= South Australian Scholarship =

Scholarship for oversees study awarded by the University of Adelaide

The South Australian Scholarship of £200 for overseas study, tenable for four years, was awarded by the University of Adelaide from 1879 to 1886.

==History==

The recipients were:
- 1879 — Thomas Hudson Beare (1859–1940), later Sir Thomas Hudson Beare, professor of engineering in the University of Edinburgh. He is a descendant of settlers who came to South Australia in 1836.
- 1880 — Percy Ansell Robin (1861–1937), a son of Theophilus Robin, graduated in an English university, taught at Ipswich Grammar and became headmaster of the Church of England Grammar School, Ballarat in 1910.
- 1881 — Sydney Ernest Holder (1862 – 11 January 1889) graduated in medicine at the University of London and became a lecturer on the staff. He was on his way to China to accept an appointment, when his ship Priam, a steel-hulled steamship of 2165 tons was wrecked near Sissargus Island off the coast of Spain, and he was drowned.
- 1882 — Arthur Donaldson (c. 1861 –1891), son of the later notorious Rev. Joseph McAfee Donaldson of Kapunda, went to England to pursue his studies in medicine, and died in the US from tuberculosis.
- 1883 — George John Robert Murray (1863–1942), later Sir George Murray, Chancellor of Adelaide University and Chief Justice.
- 1884 — James Westwood Leitch (1867–1893) graduated in medicine at Edinburgh. Returned to Adelaide and entered into private practice, but died soon afterwards of tuberculosis.
- 1885 — William Alfred Edgcumbe	Tucker (1868–1892) graduated at Adelaide University in arts and law. He entered the Edinburgh University as a medical student, began brilliantly, but was unable to complete the course because of ill-health. He returned to Adelaide and died from tuberculosis.
- 1886 — William John "Willie" Walker (1869–1901), whose education began at Allen Martin's school in Port Adelaide, took up medicine in Edinburgh, returned to Adelaide, married Mary Delano (1872–1905) in 1896, and died from tuberculosis.

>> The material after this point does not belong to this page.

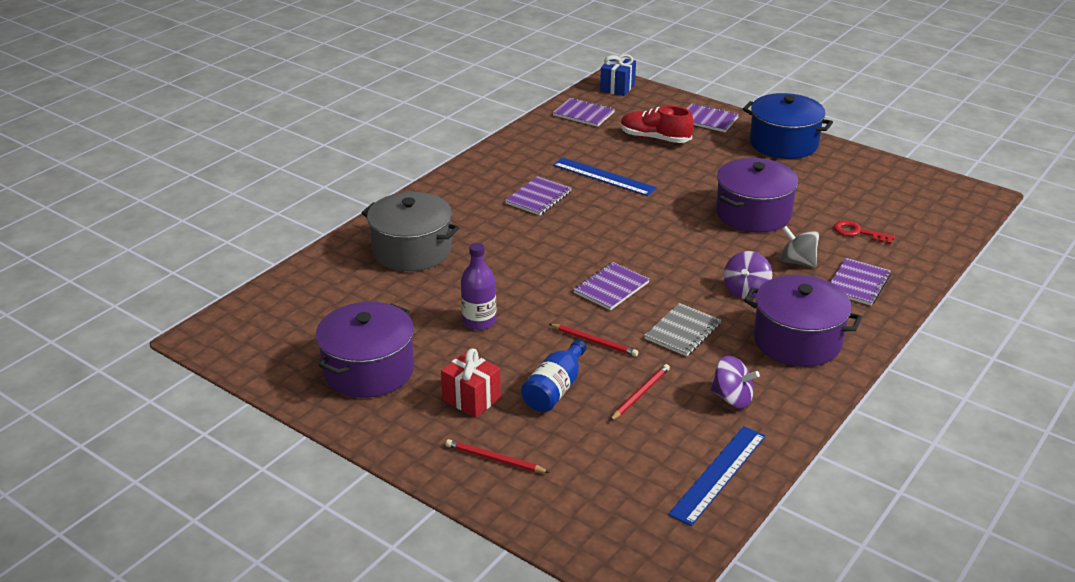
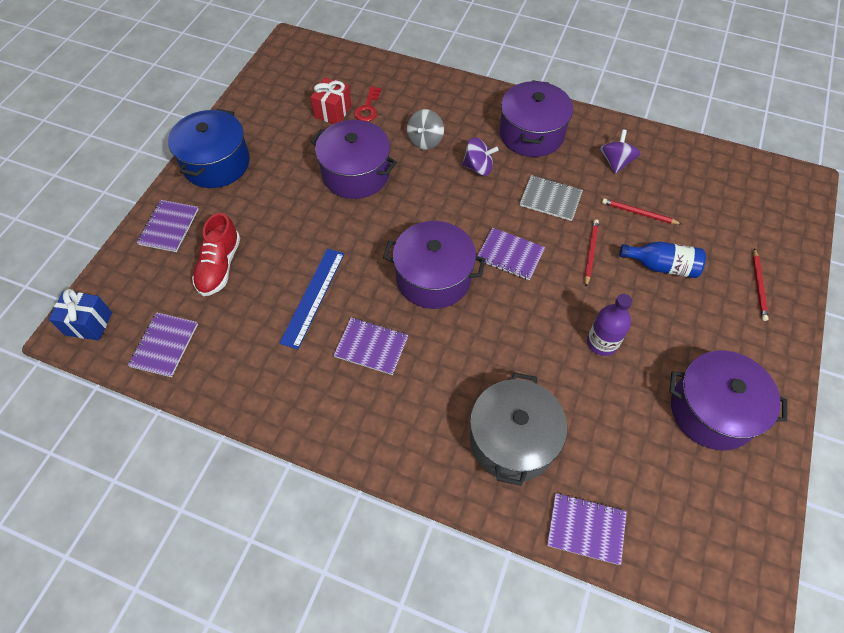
camera: 105 degrees left, 25 degrees up
(471, 399) = (704, 319): red gift -> red gift (333, 111)
(600, 238) = (433, 277): none -> purple pot
(718, 474) = (695, 161): blue ruler -> none
(858, 283) = (443, 105): purple notebook -> purple notebook (586, 529)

A popular myth arose that the award carried a curse which Dr. R. S. Rogers, of Hutt Street, Adelaide, suspected lay behind its peremptory cancellation. Rogers believed the four tuberculosis victims contracted the disease in the small bed-sitting rooms which were allocated to overseas students. Rogers came equal first with Holder in the 1881 examination; they agreed to settle the tie with a supplementary examination at which Holder was successful and was drowned some five years later. Rogers went on to a successful career which culminated in his gaining a D.Sc. at the age of 74.